Elizabeth was full of disgrace.  She had lived for so many years being called "barren."  What an awful name to be called.  Look at some of the definitions of the word: not producing or incapable of producing offspring; sterile: unproductive; unfruitful: without capacity to interest or attract.  The Greek word used here is steira, which means hard, stiff, or unnatural.  If you are a woman, I'm guessing, it is not the type of word you would want to be known by.  It is probably not a name you want to be called.  It is a name that points out your inabilities as a woman.  And so Elizabeth, because she was barren was filled with disgrace.  But God was about to change all of that.  He was about to take away, or empty, her of all that disgrace; and fill her  instead with favor.  What a great word.  God was going to fill Elizabeth, not only with the child she most deeply longed for, but with something much, much more...His favor.

God has birthed something new deep in the body, as well as the heart and soul, of Elizabeth, and she is totally overwhelmed.  She must ponder all of this, she must reflect on the magnitude of what has happened and begin to nurture this new birth that is just now taking shape within her; both physically and spiritually.  So instead of running around showing everyone that God has taken away her disgrace, she goes into seclusion for five months.  She immediately goes into silence, where she knows this new birth can best be cared for and nurtured and grown, before it is to be seen by the world.  I wonder what those five months were like for her?  And I wonder if she was a totally different person when the time in silence, with just her and her God, was complete?  She had received a gift from God and had to make it her own before it would be of any value to this lost world.

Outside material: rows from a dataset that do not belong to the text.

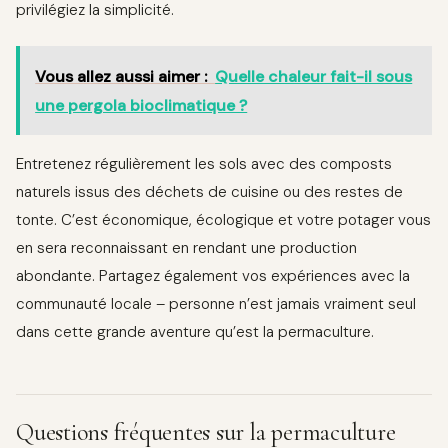
privilégiez la simplicité.
Vous allez aussi aimer :
Quelle chaleur fait-il sous
une pergola bioclimatique ?
Entretenez régulièrement les sols avec des composts
naturels issus des déchets de cuisine ou des restes de
tonte. C’est économique, écologique et votre potager vous
en sera reconnaissant en rendant une production
abondante. Partagez également vos expériences avec la
communauté locale – personne n’est jamais vraiment seul
dans cette grande aventure qu’est la permaculture.
Questions fréquentes sur la permaculture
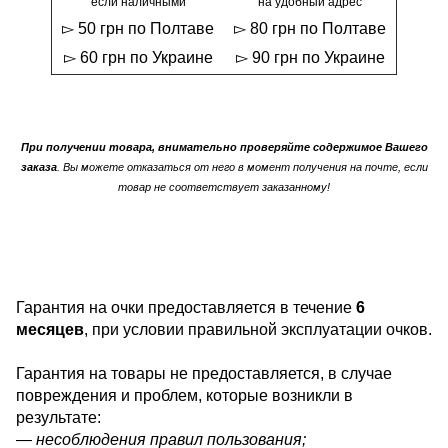
если наличными
на удобный адрес
▻ 50 грн по Полтаве
▻ 80 грн по Полтаве
▻ 60 грн по Украине
▻ 90 грн по Украине
При получении товара, внимательно проверяйте содержимое Вашего
заказа
. Вы можете отказаться от него в момент получения на почте, если
товар не соответствует заказанному!
Гарантия на очки предоставляется в течение
6
месяцев
, при условии правильной эксплуатации очков.
Гарантия на товары не предоставляется, в случае
повреждения и проблем, которые возникли в
результате:
— несоблюдения правил пользования;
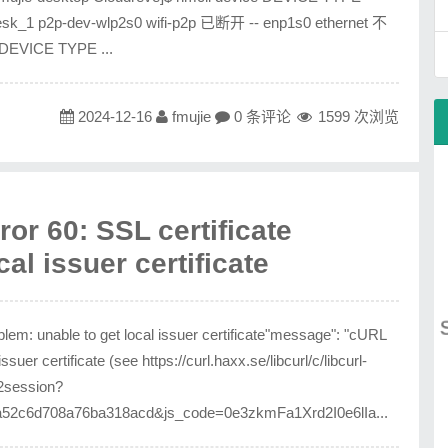
_1 p2p-dev-wlp2s0 wifi-p2p 已断开 -- enp1s0 ethernet 不
VICE TYPE ...
2024-12-16
fmujie
0 条评论
1599 次浏览
 60: SSL certificate
al issuer certificate
m: unable to get local issuer certificate"message": "cURL
ssuer certificate (see https://curl.haxx.se/libcurl/c/libcurl-
e2session?
a52c6d708a76ba318acd&js_code=0e3zkmFa1Xrd2I0e6lIa...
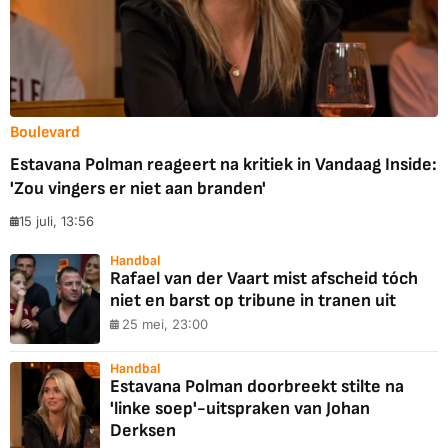
Boulevard
Estavana Polman reageert na kritiek in Vandaag Inside:
'Zou vingers er niet aan branden'
15 juli, 13:56
Handbal
Rafael van der Vaart mist afscheid tóch
niet en barst op tribune in tranen uit
25 mei, 23:00
Handbal
Estavana Polman doorbreekt stilte na
'linke soep'-uitspraken van Johan
Derksen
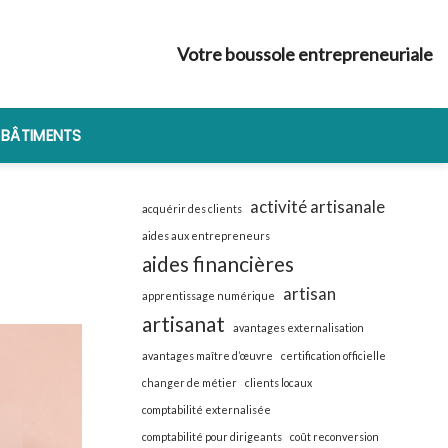
Votre boussole entrepreneuriale
 BÂTIMENTS
activité artisanale
acquérir des clients
aides aux entrepreneurs
aides financières
artisan
apprentissage numérique
artisanat
avantages externalisation
avantages maître d’œuvre
certification officielle
changer de métier
clients locaux
comptabilité externalisée
comptabilité pour dirigeants
coût reconversion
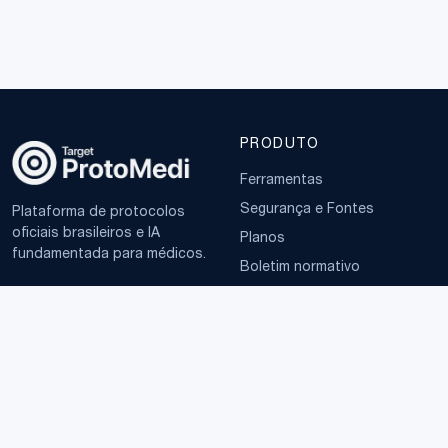
PRODUTO
Ferramentas
Segurança e Fontes
Plataforma de protocolos
oficiais brasileiros e IA
Planos
fundamentada para médicos.
Boletim normativo
EMPRESA
TERMOS
Sobre
Política de Privacidade
Contato
Termos de Uso
LGPD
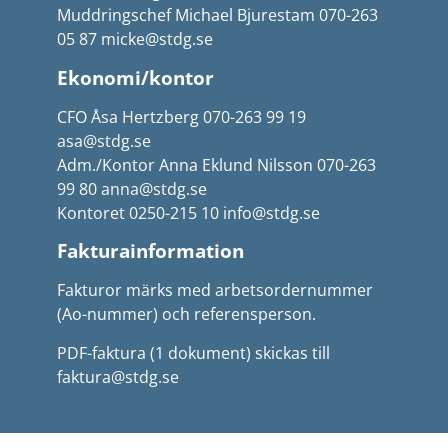
Muddringschef Michael Bjurestam 070-263
05 87 micke@stdg.se
Ekonomi/kontor
CFO Åsa Hertzberg 070-263 99 19
asa@stdg.se
Adm./Kontor Anna Eklund Nilsson 070-263
99 80 anna@stdg.se
Kontoret 0250-215 10 info@stdg.se
Fakturainformation
Fakturor märks med arbetsordernummer
(Ao-nummer) och referensperson.
PDF-faktura (1 dokument) skickas till
faktura@stdg.se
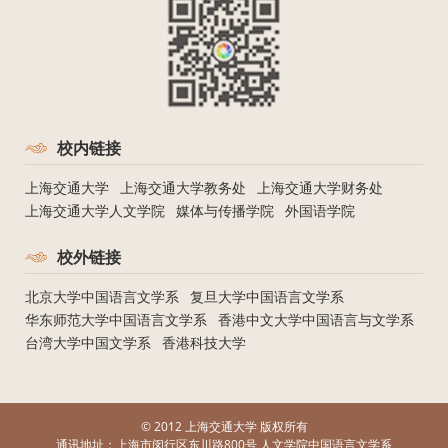
科打下了深厚的学科基础。
校内链接
上海交通大学
上海交通大学教务处
上海交通大学财务处
上海交通大学人文学院
媒体与传播学院
外国语学院
校外链接
北京大学中国语言文学系
复旦大学中国语言文学系
华东师范大学中国语言文学系
香港中文大学中国语言与文学系
台湾大学中国文学系
香港科技大学
© 2012 上海交通大学 版权所有
通讯地址：
上海市闵行区东川路800号 人文学院中国语言文学系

I'm really drawn to Elizabeth during this season.  I'm drawn to her emptying, and her filling, and the silence she goes into to nurture the new life of God within her (as her cousin Mary would in the days and months ahead, in a much more literal way).  Elizabeth is such a great guide for me during Advent.  What emptying needs to take place in me?  What life does God long to plant within me?  How will I pay attention, and care for, and nurture this life within, so I can allow it the space and the time and the care to become all that God desires it to be?